PASSAGE SHOWN ->
━━━━━━━━━━━━━━━━
It’s Black Friday baby! Wait, what???

Huge Sales, Zero Clue. Perfect.

My Big Fat Funny Life
November 28, 2025 | 3 min read | |

It’s Black Friday baby! Wait, what???

Black Friday has officially arrived in Greece.
And by “arrived,” I mean we imported it the way we import everything: with enthusiasm, confusion, and absolutely zero instructions.

Walk down any shopping street today and you’ll see massive BLACK FRIDAY signs taped, glued, or stapled onto windows.
Store owners are smiling. Customers are wandering in happily. Everyone is excited.

And not a single soul knows why.

No one knows where Black Friday came from.
No one knows what it celebrates.
Some think it’s American Easter. Others think it’s a pre-Christmas clearance. A few believe it’s some kind of “global shopping festival” invented by NASA.

But nobody cares.
Because the discounts?
Everything is good (ola komble)
━━━━━━━━━━━━━━━━
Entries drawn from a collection
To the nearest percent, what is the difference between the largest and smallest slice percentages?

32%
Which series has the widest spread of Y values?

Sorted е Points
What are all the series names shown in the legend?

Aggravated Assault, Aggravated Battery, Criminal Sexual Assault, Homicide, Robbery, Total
━━━━━━━━━━━━━━━━
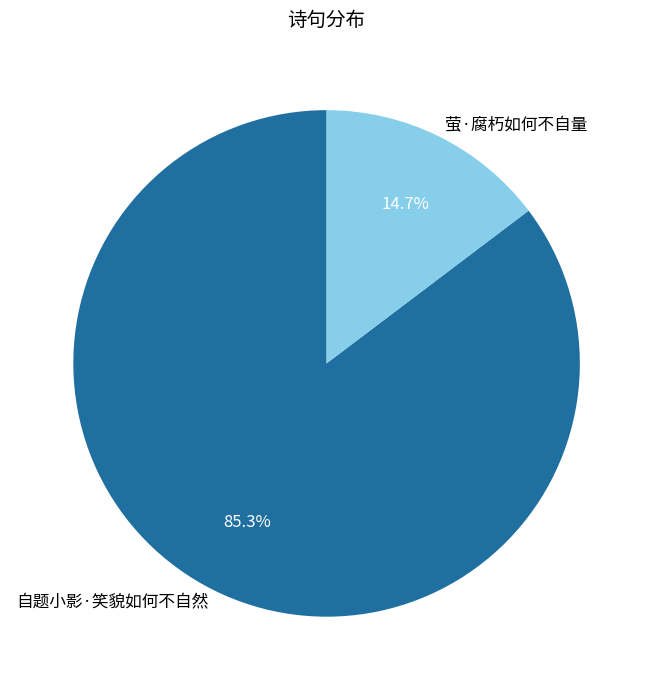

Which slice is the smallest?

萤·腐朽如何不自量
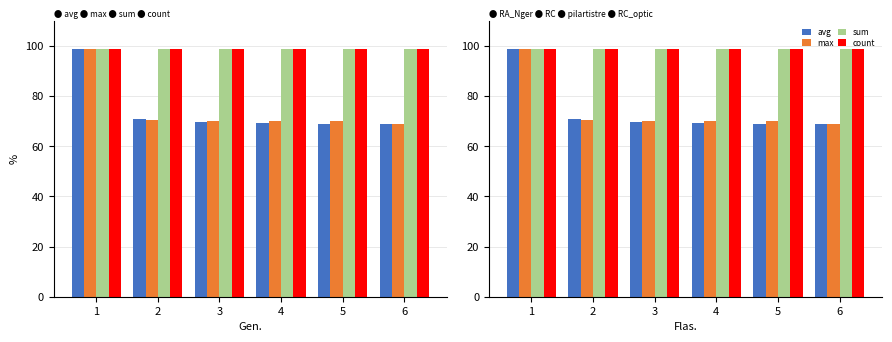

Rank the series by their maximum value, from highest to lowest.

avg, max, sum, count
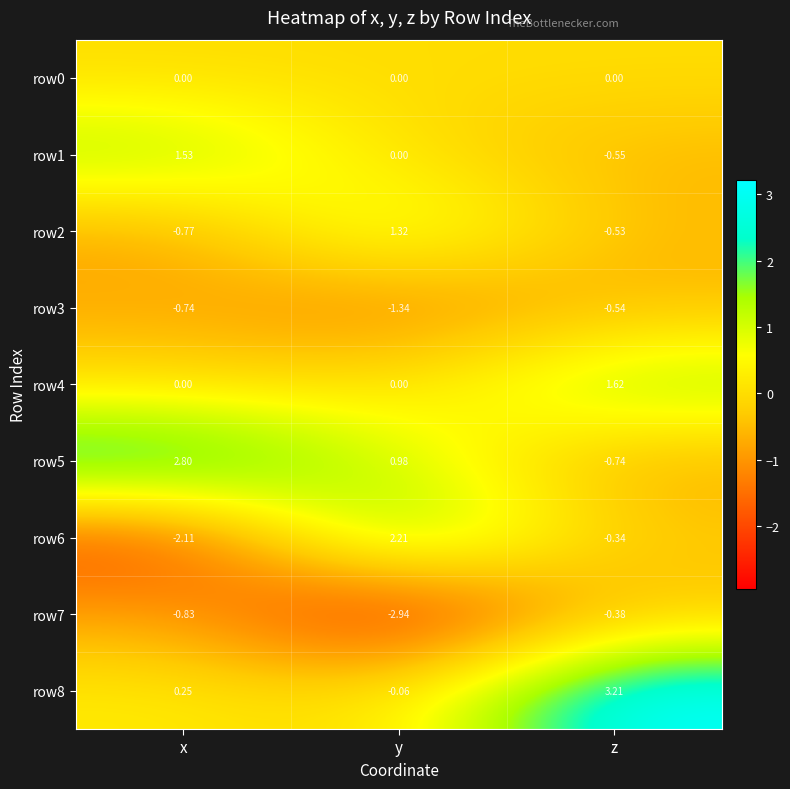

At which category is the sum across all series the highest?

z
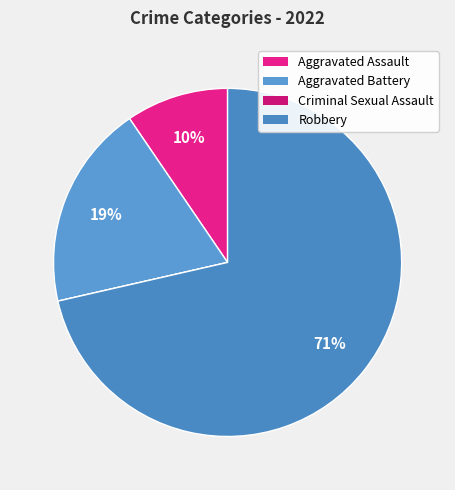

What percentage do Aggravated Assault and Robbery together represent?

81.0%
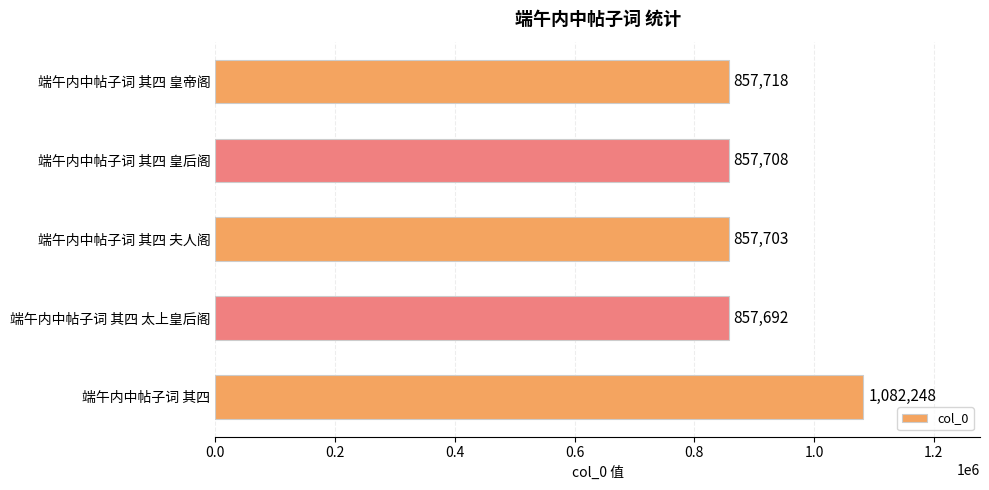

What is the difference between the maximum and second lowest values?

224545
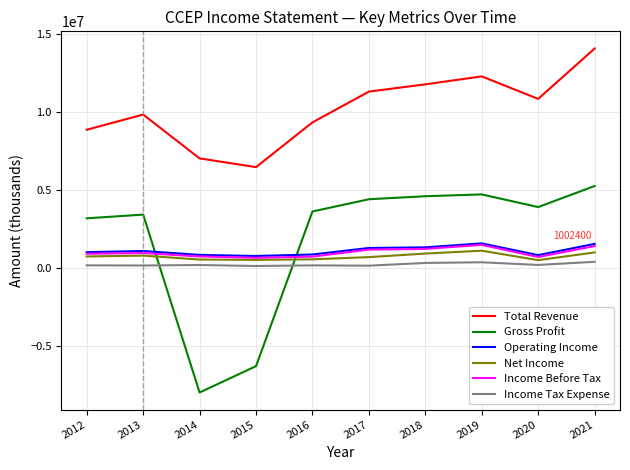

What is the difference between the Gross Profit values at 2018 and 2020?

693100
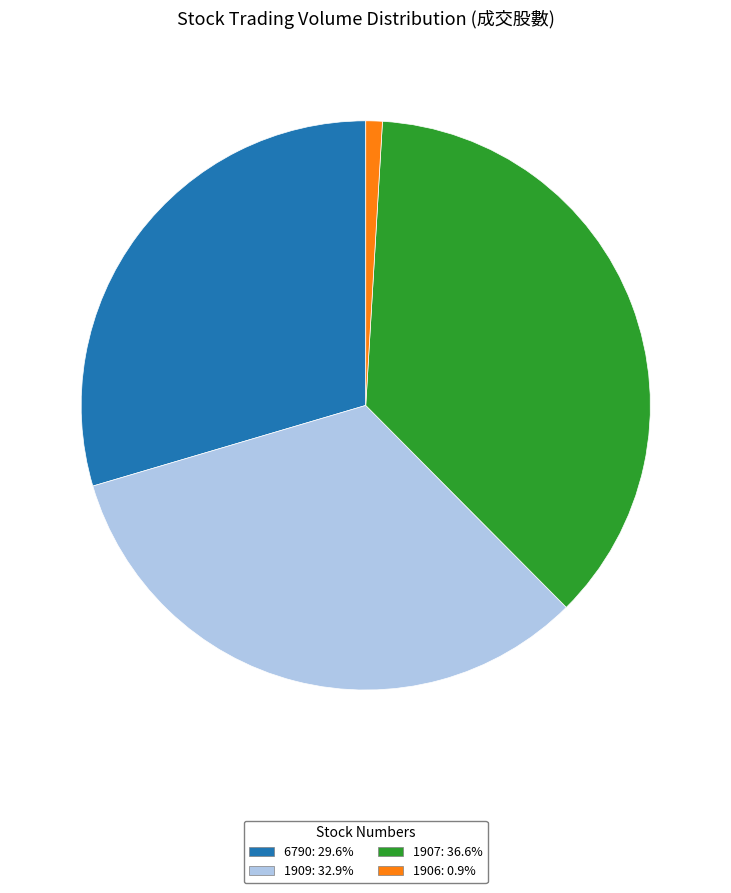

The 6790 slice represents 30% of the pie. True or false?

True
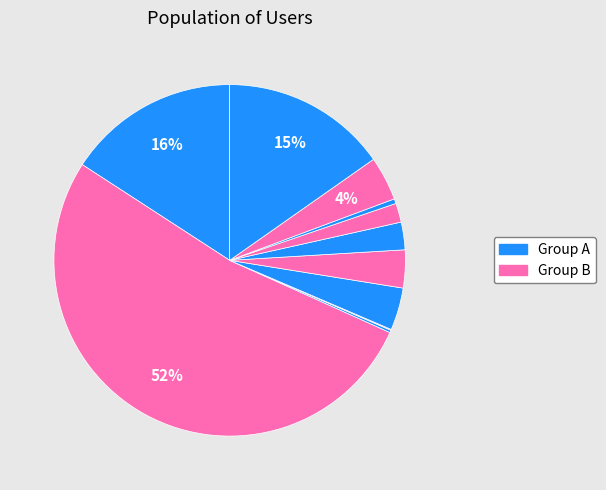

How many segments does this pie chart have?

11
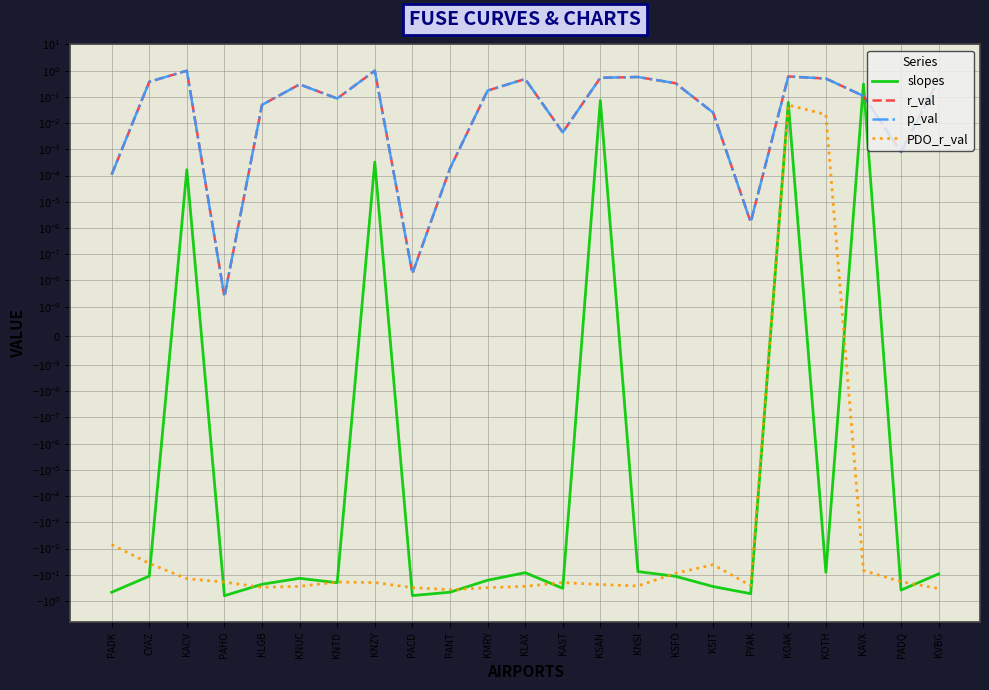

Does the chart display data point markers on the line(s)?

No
━━━━━━━━━━━━━━━━
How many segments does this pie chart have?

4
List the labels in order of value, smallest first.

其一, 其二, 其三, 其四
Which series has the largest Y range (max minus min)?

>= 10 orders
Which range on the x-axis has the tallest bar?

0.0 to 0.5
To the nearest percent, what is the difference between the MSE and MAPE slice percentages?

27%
━━━━━━━━━━━━━━━━
TASK LIST ->
1. Answer these about the Black Friday post:
(a) In which country has Black Friday arrived?
(b) In what three ways are the signs fixed onto shop windows?
(c) Who do a few people believe invented the "global shopping festival"?
2. In one to three sentences, explain why, according to the Black Friday post, nobody cares that no one knows what Black Friday is.
3. Proceed with the Black Friday post, starting after its last line.
The records play no part in this work.

ANSWERS GIVEN ->
1.
(a) Greece.
(b) Taped, glued, or stapled.
(c) NASA.

2. Nobody cares because of the discounts. The post sums them up as "Everything is good (ola komble)."

3.
Another American tradition, beautifully misunderstood

Greece has a special talent for taking U.S. traditions and giving them their own spin:

– Halloween → excuse for adults to dress like influencers
– Pumpkin spice → translated as, cinnamon my love, cinnamon (“kanela, agapi mou, kanela!”)
– Cyber Monday → still a mystery
– And now… Black Friday → whatever we can catch kids (“oti piasoume pedia!”)

We may not understand the meaning, but we do understand -70%.
That’s a universal language.

The Greek version of Black Friday

Here’s how it works locally:

  1. Put up a giant “BLACK FRIDAY” sign (spelled correctly or not, it doesn’t matter).

  2. Add discounts (“ekptosis”) and lower prices dramatically.

  3. Look confident.

  4. Pray nobody asks you what Black Friday actually is.

  5. Celebrate because people are buying things.

  6. Repeat next year.

Somewhere in America, people are wrestling TVs out of each other’s hands.
Here in Greece, we’re just happy to buy a new sweater and maybe a toaster.

And honestly? Greece wins.

We keep the fun part.
Skip the chaos.
And enjoy the discounts without needing to understand anything.

Welcome to Greece:
Proud importer of holidays we do not understand, but fully embrace.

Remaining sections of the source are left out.